1. It's depressing
Think about it. When you reminisce about the "good ol' days", you're just reminding yourself of the things you no longer have. We can all sit around and feel sad about not being children, but it's not going to do anything for us except make us depressed about something that is never going to change.
2. It's making us hoarders
I'm personally at fault with this one. I keep way too many stuffed animals, trinkets, jewelry, and clothes that I will never really use again. Despite not having purpose, I can't seem to find it in myself to rid with these boxes of my childhood covered in dust. We could be reasonable and only keep a few things--- but then we feel unreasonably sad for the items we would be getting rid of.
Stop being a hoarder. Remove the garbage.
3. It's embarrassing
Many people think about their past selves, and cringe. Why should we be constantly reminded by Facebook that we had horrible side bangs in middle school? We also obsessed over anime shows, dressed in neon colors, played the recorder for school, and gossiped about what 5th grade boy or girl we would marry someday.
We don't need to relive those years, they were the dark ages.
4. It's making us obsess over social media
I'm not going to say that technology is making our lives perfect. It isn't. Social media is an amazing tool, but also it can ruin us. Whenever we look too far back into our profiles, we waste time. We could be making new memories, but instead we're choosing to dwell on events that are no longer happening. Also, social media makes us think only the things that we have taken photos of matter. That isn't true.

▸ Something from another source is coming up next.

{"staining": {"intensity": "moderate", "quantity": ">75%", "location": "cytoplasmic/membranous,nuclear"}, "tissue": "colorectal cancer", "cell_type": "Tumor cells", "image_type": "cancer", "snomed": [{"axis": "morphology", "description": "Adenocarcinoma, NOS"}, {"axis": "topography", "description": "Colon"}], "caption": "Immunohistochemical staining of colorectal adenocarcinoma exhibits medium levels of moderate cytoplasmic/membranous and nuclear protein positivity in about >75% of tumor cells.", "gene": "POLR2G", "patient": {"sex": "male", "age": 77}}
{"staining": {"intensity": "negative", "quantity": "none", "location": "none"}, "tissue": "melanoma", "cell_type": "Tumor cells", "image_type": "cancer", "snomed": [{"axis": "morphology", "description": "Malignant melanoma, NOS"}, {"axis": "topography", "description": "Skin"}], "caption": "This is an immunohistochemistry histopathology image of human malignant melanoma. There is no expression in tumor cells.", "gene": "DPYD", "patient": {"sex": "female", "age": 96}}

What we do today and tomorrow, whether or not it is photo worthy, is a lot more important that scrolling for hours down a feed of memories.
5. It's taking away our focus from the present
I know we've all heard this. We will be happier if we live in the present. I hate listening to others as much as everyone else, but it's true. I think back to the beginning of high school when I struggled to make new friends. My friends from middle school faded away, and my childhood friends lived across the country. I was lonely.
I could think back to those days, and feel as if I have no self worth, or I could think about the present. I have friends that love me, music I love working on, and a family that doesn't argue too often.